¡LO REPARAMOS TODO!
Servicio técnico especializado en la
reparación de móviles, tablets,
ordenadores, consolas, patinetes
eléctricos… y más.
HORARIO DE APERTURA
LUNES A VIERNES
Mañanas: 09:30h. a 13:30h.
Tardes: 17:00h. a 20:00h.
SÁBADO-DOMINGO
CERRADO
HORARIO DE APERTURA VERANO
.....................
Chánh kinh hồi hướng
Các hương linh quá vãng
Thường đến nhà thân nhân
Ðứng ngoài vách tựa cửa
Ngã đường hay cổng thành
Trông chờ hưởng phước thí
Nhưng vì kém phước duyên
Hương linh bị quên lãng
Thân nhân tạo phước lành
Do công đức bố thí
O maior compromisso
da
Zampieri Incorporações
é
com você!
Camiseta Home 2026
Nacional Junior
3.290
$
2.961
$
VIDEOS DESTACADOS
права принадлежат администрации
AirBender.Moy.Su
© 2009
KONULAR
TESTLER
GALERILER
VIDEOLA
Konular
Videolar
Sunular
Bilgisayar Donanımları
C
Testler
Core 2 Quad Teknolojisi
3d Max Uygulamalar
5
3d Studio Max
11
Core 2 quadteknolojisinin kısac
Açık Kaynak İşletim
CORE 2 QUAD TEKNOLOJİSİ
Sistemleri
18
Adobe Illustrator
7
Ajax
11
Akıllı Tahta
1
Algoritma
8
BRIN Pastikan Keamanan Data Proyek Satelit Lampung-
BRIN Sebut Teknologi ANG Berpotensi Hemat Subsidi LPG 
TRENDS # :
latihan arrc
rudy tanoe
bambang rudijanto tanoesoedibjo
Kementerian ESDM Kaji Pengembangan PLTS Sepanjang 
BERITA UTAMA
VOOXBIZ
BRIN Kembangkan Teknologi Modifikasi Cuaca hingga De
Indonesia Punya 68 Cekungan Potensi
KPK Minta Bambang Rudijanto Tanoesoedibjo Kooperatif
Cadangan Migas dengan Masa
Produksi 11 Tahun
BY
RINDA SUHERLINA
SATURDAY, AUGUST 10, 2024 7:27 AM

● ● ● ● ●

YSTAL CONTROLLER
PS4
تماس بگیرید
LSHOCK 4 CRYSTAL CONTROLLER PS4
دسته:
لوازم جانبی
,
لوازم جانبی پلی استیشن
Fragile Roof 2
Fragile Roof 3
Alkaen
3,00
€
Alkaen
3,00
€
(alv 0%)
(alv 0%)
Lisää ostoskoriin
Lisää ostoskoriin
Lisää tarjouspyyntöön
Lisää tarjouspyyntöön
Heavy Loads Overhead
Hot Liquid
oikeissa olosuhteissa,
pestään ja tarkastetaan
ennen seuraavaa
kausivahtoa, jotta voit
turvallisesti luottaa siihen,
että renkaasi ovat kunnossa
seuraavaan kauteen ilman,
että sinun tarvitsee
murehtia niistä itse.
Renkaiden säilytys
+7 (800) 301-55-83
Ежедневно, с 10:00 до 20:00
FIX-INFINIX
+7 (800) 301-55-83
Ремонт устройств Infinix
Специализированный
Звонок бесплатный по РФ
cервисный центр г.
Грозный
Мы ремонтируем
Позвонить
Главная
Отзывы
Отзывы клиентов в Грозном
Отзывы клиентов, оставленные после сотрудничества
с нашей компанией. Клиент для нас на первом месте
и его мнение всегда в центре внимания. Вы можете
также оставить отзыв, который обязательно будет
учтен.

● ● ● ● ●

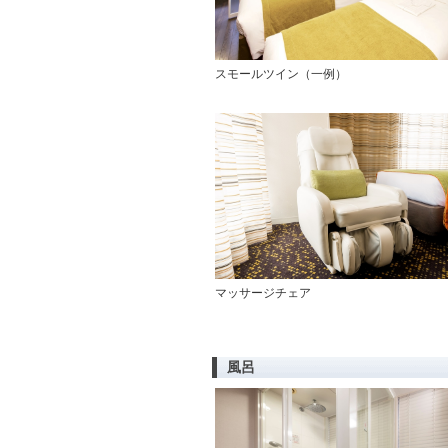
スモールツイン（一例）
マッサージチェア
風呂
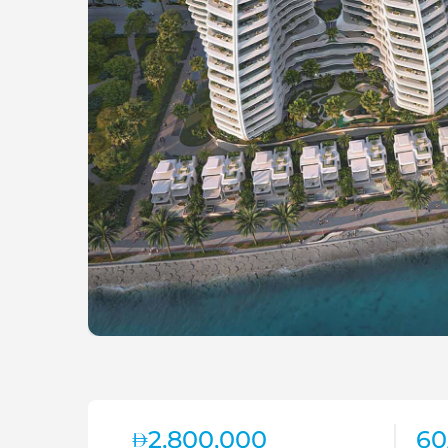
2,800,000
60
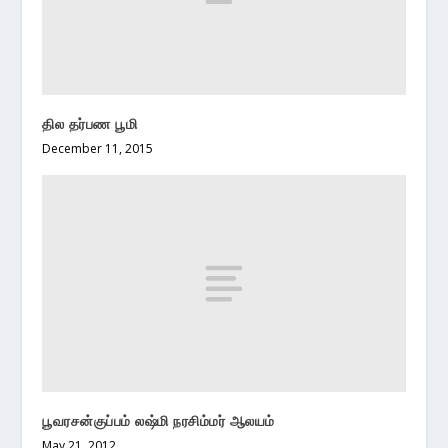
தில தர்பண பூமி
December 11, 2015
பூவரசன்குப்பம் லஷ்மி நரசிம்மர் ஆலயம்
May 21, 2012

● ● ● ● ●

EXERCISE DIRECTIONS » Collect every line in the listing that contains the string "että", copying each line in full. Treat uppercase and lowercase letters as different.

THE ANSWER »
että renkaasi ovat kunnossa
että sinun tarvitsee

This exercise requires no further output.